**Objective:**
Reproduce the passage about Lee and Casey from "Cindy continued with" to "girl for himself.", substituting "pretending" for "role-playing".

**Document text:**
** begin **

Lee had arrived at the house minutes before Cindy and Casey. When they came in, they were in the midst of a heated argument. Casey didn’t stop to explain but blew by him, heading straight for her room and leaving him alone with their mother. Despite her rage and frustration, Cindy told Lee everything
she knew, including the fact that Caylee was apparently at some unknown location. It was clear to Lee that his mother was not going to be able to get a straight answer from Casey, so he decided to talk to his sister himself.
Lee was often the intermediary between the two hotheaded, obstinate women. Cindy and Casey argued a lot, and Lee was the peacemaker, when possible. He headed for Casey’s room, assuming that his sister was simply trying to upset his mother by hiding Caylee somewhere. He didn’t actually believe that Caylee was missing in the classic milk carton “Have you seen me?” sense. To Lee, this was a typical Cindy-Casey power play, and Caylee was only a pawn.
Lee was hoping to talk to Casey alone in her room, but Cindy kept slamming in and out, venting her frustration and threatening to call the police. Once he convinced her to stay out, he attempted to talk with Casey, brother to sister. He pleaded with her to tell Cindy where Caylee was. He even offered to go and see her by himself so he could reassure everyone that she was safe. He couldn’t fathom why Casey was going to such great lengths to upset their mother. Yet he received the same response that Cindy had: Caylee was with her babysitter, probably asleep, and should not be disturbed.
Cindy continued with her angry outbursts while Lee and Casey talked. During one of her rantings, she informed them that she had called the police and they were on their way. Still, Casey’s story stayed calmly consistent.
Lee didn’t think the situation warranted the police. As a last-ditch effort, he decided to try role-playing, and he told Casey to imagine he was a police officer.
In the voice of an imaginary cop, he introduced himself and informed Casey that her mother had contacted law enforcement, concerned about the welfare of Caylee. He acted coplike as he explained that the best way to quickly resolve the matter would be for Casey to take him to Caylee so he could see the little girl for himself.
For her part, Casey sat stone-faced, not revealing anything, but giving Lee’s logic some consideration. After ten to fifteen seconds of silent reflection, she began to cry.
“You want to know the truth?” she asked him. “I haven’t seen my daughter in thirty-one days.” Believing that he had finally broken through, Lee leaned in, whispering to keep Cindy from hearing, and questioned Casey more. All she would say was that “she was kidnapped.”
Lee was stunned. For all his commitment to resolving the conflict between his sister and his mother, he had never entertained the thought that Caylee was actually in danger. How could his little niece be missing? How could she have been kidnapped, and how could Casey keep that fact a secret?
What Lee didn’t realize was that he was witnessing the birth of a lie.Something had made Casey determine that she wasn’t going to be able to produce Caylee under any circumstances, and so she made up a story about a kidnapping. In the coming months, we in the prosecutor’s office would title this first spontaneous fabrication, sprung from desperation, Casey Anthony 2.0.

** end **

**Provided material:**

** begin **

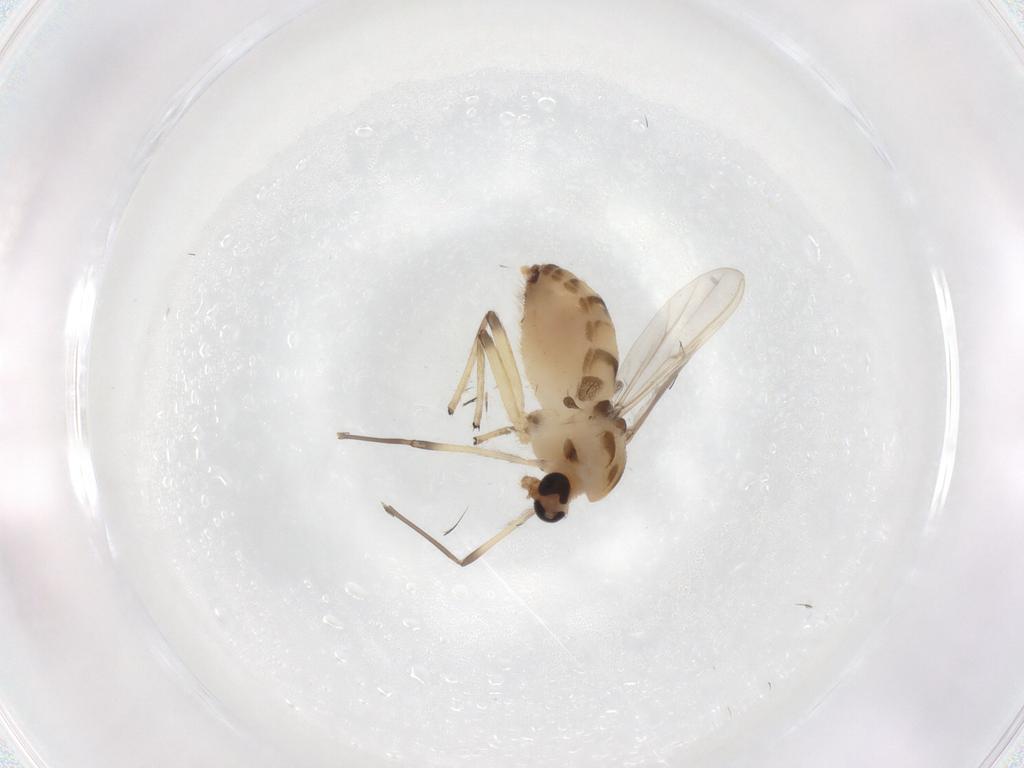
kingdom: Animalia
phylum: Arthropoda
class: Insecta
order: Diptera
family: Chironomidae
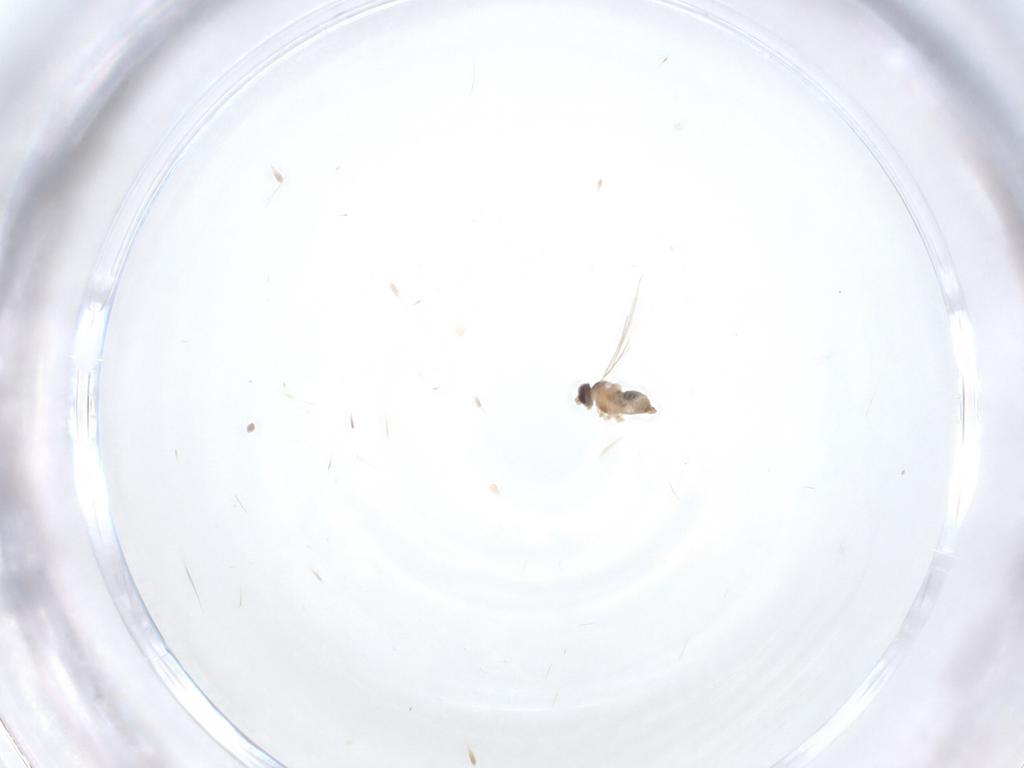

** end **

**Result:**
Cindy continued with her angry outbursts while Lee and Casey talked. During one of her rantings, she informed them that she had called the police and they were on their way. Still, Casey’s story stayed calmly consistent.
Lee didn’t think the situation warranted the police. As a last-ditch effort, he decided to try pretending, and he told Casey to imagine he was a police officer.
In the voice of an imaginary cop, he introduced himself and informed Casey that her mother had contacted law enforcement, concerned about the welfare of Caylee. He acted coplike as he explained that the best way to quickly resolve the matter would be for Casey to take him to Caylee so he could see the little girl for himself.